I imagine a Lawdy Lawdy type old Negro. I am not racist.

The alt text for this one is brilliant. It reminds me of some old-timey TV show, like Dennis the Menace or something. "DENNIS! Get this mangy mutt off of me this instant!"

"Aw, shucks, Mr. Wilson, he don't ejaculate none!"

I'm thinking Gentle Ben. "Aw. He's just maulin' ya, mister! 'Taint sexual or nothin"

A comment left by cdtm was marked lame too many times and excluded. (marked lame by mr_lostman28, equinn2006, Circadin)

There's only one real way to find out if a robot ejaculates if you know what I mean, nudge nudge.

WHY FIND OUT?

BOO TO THAT.

OWRP!

Panel 1 on its own is 5-worthy.

Pat deserved every last bit of Ray's little joke.

What? Nobody shot Morrissey.

Didn't you know He Is The Quarry?

But he's also Your Arsenal and the Ringleader of the Tormenters. I don't really know if there's a connection here, I'm just saying stuff.

You are lead through torment to use him to shoot you, as in in fact You are the Quarry

He also has Bona Drag

Also: Vauxhall & Him.

This is why reality is crap.

A comment left by gopacapulco was marked lame too many times and excluded. (marked lame by tekende, St-Elmos_Fire, miaou)

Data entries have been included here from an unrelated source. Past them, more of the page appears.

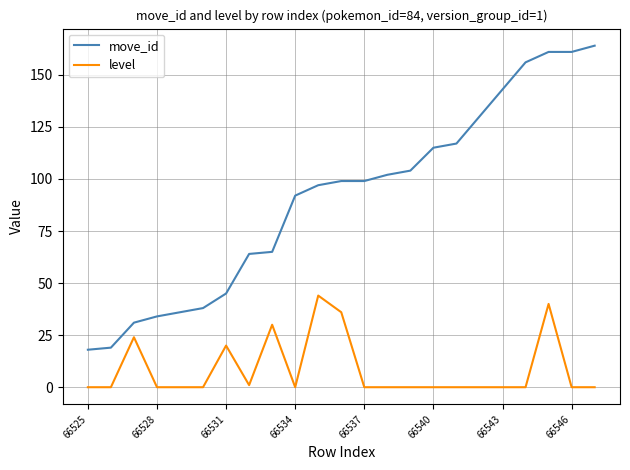

Which series has the largest range (max minus min)?

move_id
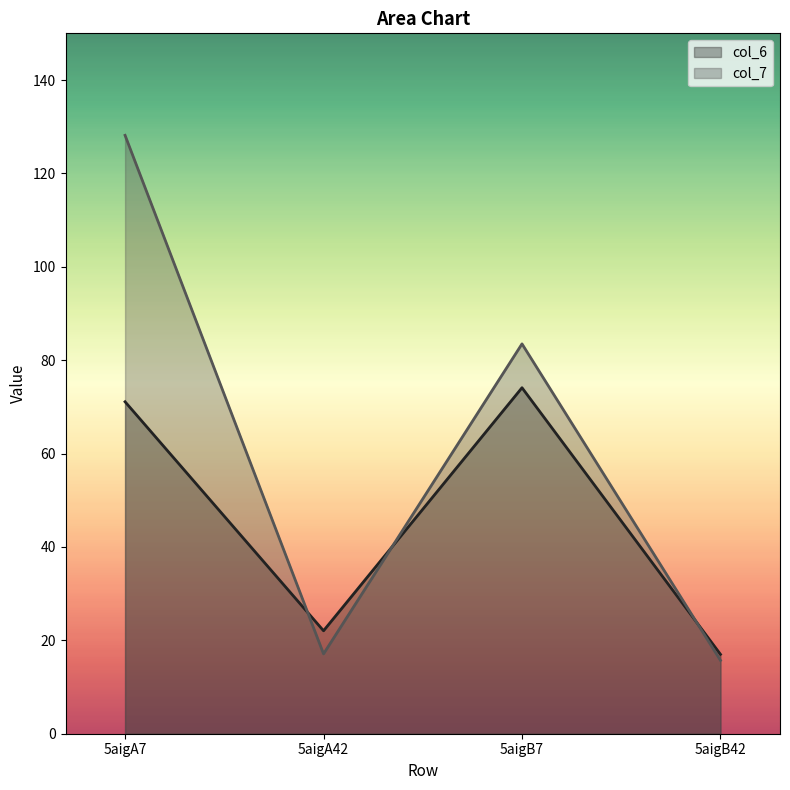

What is the difference between the col_6 values at 5aigB42 and 5aigA7?

54.1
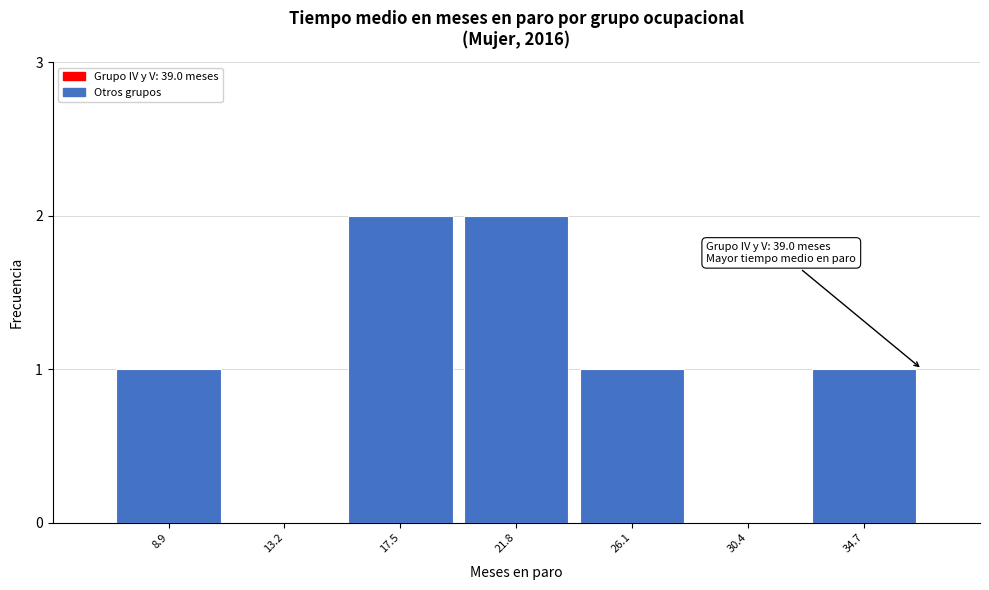

Reading right to left, extract all data points from this chart.

34.7=1	30.4=0	26.1=1	21.8=2	17.5=2	13.2=0	8.9=1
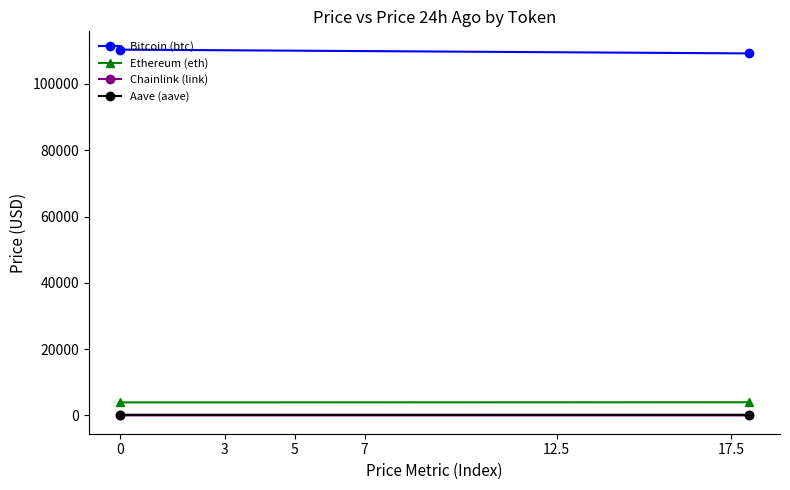

What are all the series names shown in the legend?

Bitcoin (btc), Ethereum (eth), Chainlink (link), Aave (aave)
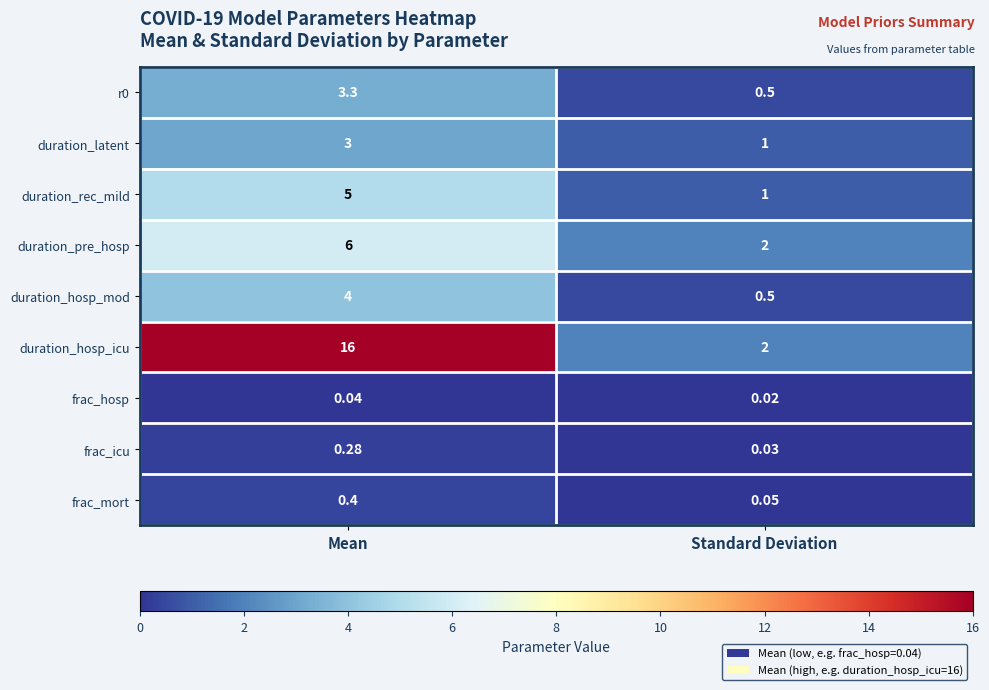

Which series has the largest range (max minus min)?

duration_hosp_icu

What kind of crappy robo-dog doesn't ejaculate? Pat got screwed on that one.

[innuendo]Yes. Yes he did.[/innuendo]

Chubbied for BBCoding {i]innuendo[/i].

i like morrissey...and yet this strip is my most-used wallpaper.

This gets a five for dead Morrissey and robo-ejaculate.

this strip is a SIX

And how would Ray know they don't ejaculate? Is it in the manual?

if they did, it'd be from hydraulics and be a major design flaw.